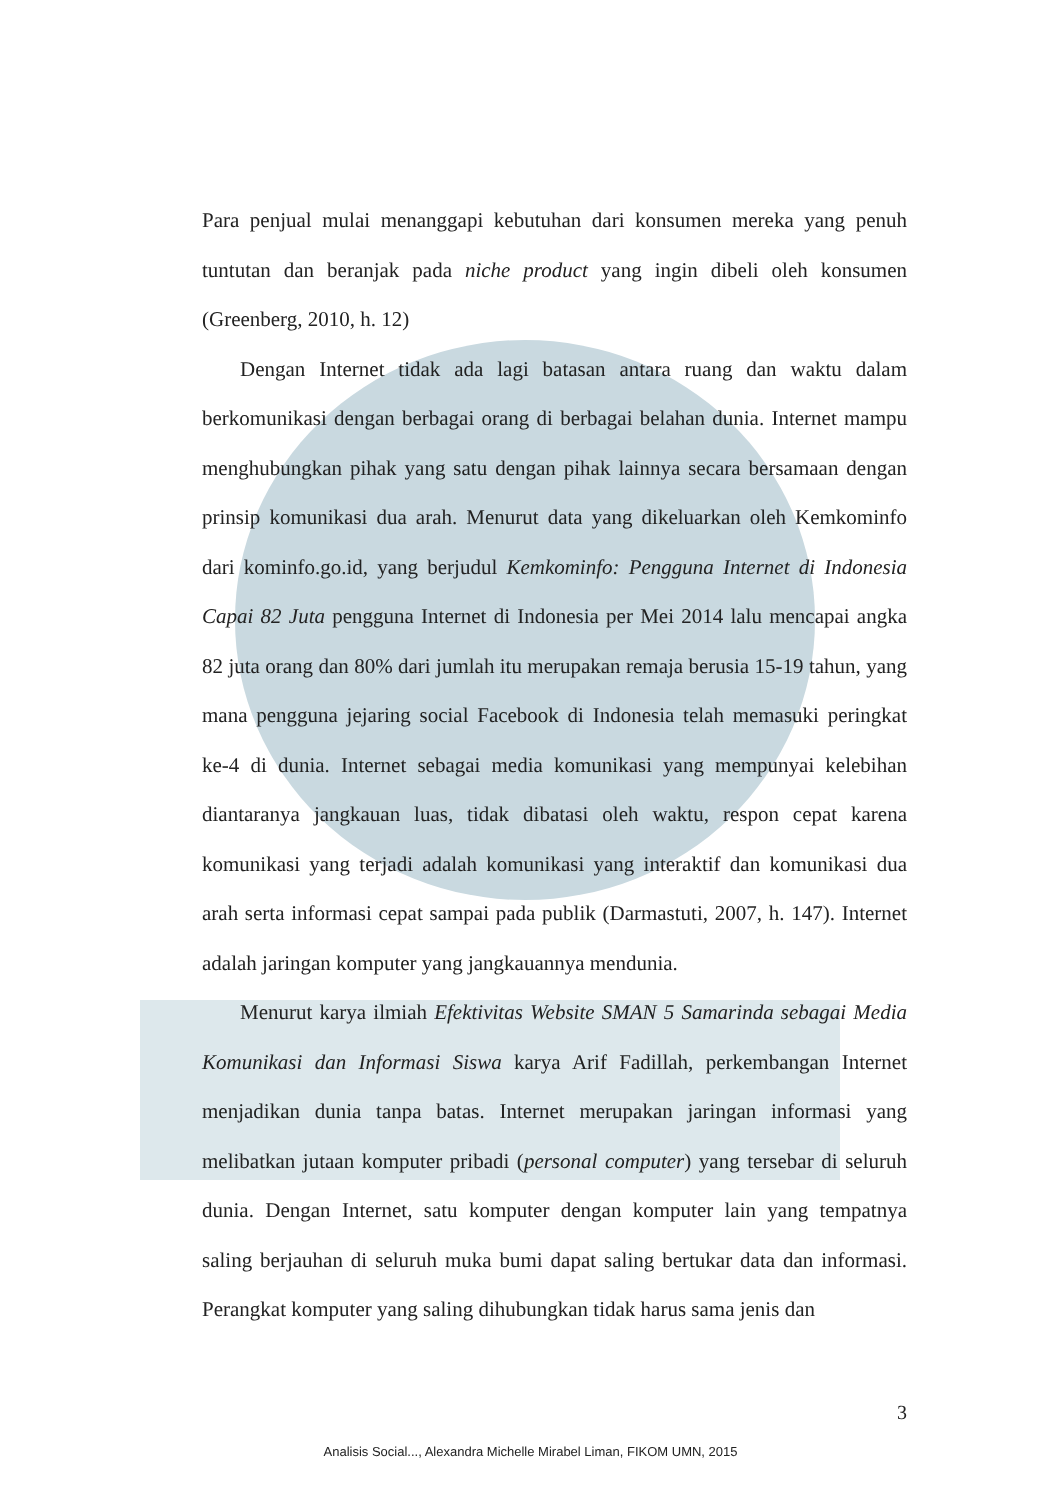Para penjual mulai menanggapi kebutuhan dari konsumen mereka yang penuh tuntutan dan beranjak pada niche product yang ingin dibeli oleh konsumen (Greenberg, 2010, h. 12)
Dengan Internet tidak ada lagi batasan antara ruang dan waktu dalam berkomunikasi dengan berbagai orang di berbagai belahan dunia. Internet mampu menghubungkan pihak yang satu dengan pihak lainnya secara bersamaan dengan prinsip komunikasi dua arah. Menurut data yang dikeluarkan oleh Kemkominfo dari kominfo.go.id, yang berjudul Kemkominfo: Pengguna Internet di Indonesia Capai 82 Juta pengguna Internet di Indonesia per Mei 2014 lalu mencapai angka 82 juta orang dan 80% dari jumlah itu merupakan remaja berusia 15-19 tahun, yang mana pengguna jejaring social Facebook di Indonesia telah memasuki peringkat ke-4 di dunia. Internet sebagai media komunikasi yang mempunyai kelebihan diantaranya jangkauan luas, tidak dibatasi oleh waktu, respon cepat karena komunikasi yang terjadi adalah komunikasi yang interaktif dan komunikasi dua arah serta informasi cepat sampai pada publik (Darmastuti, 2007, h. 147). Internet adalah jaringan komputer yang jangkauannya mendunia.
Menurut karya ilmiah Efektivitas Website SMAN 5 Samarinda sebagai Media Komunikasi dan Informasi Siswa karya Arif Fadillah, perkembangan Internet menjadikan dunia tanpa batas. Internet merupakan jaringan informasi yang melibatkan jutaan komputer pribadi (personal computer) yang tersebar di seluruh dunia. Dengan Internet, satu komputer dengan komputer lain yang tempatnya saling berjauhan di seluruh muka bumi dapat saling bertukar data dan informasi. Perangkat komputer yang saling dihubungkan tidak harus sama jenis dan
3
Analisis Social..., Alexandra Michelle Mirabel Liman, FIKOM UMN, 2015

···

= EXERCISE INSTRUCTIONS =
An exact copy of every line above, minus the pictures, is the required output.

= RESPONSE AREA =
Para penjual mulai menanggapi kebutuhan dari konsumen mereka yang penuh tuntutan dan beranjak pada niche product yang ingin dibeli oleh konsumen (Greenberg, 2010, h. 12)
Dengan Internet tidak ada lagi batasan antara ruang dan waktu dalam berkomunikasi dengan berbagai orang di berbagai belahan dunia. Internet mampu menghubungkan pihak yang satu dengan pihak lainnya secara bersamaan dengan prinsip komunikasi dua arah. Menurut data yang dikeluarkan oleh Kemkominfo dari kominfo.go.id, yang berjudul Kemkominfo: Pengguna Internet di Indonesia Capai 82 Juta pengguna Internet di Indonesia per Mei 2014 lalu mencapai angka 82 juta orang dan 80% dari jumlah itu merupakan remaja berusia 15-19 tahun, yang mana pengguna jejaring social Facebook di Indonesia telah memasuki peringkat ke-4 di dunia. Internet sebagai media komunikasi yang mempunyai kelebihan diantaranya jangkauan luas, tidak dibatasi oleh waktu, respon cepat karena komunikasi yang terjadi adalah komunikasi yang interaktif dan komunikasi dua arah serta informasi cepat sampai pada publik (Darmastuti, 2007, h. 147). Internet adalah jaringan komputer yang jangkauannya mendunia.
Menurut karya ilmiah Efektivitas Website SMAN 5 Samarinda sebagai Media Komunikasi dan Informasi Siswa karya Arif Fadillah, perkembangan Internet menjadikan dunia tanpa batas. Internet merupakan jaringan informasi yang melibatkan jutaan komputer pribadi (personal computer) yang tersebar di seluruh dunia. Dengan Internet, satu komputer dengan komputer lain yang tempatnya saling berjauhan di seluruh muka bumi dapat saling bertukar data dan informasi. Perangkat komputer yang saling dihubungkan tidak harus sama jenis dan
3
Analisis Social..., Alexandra Michelle Mirabel Liman, FIKOM UMN, 2015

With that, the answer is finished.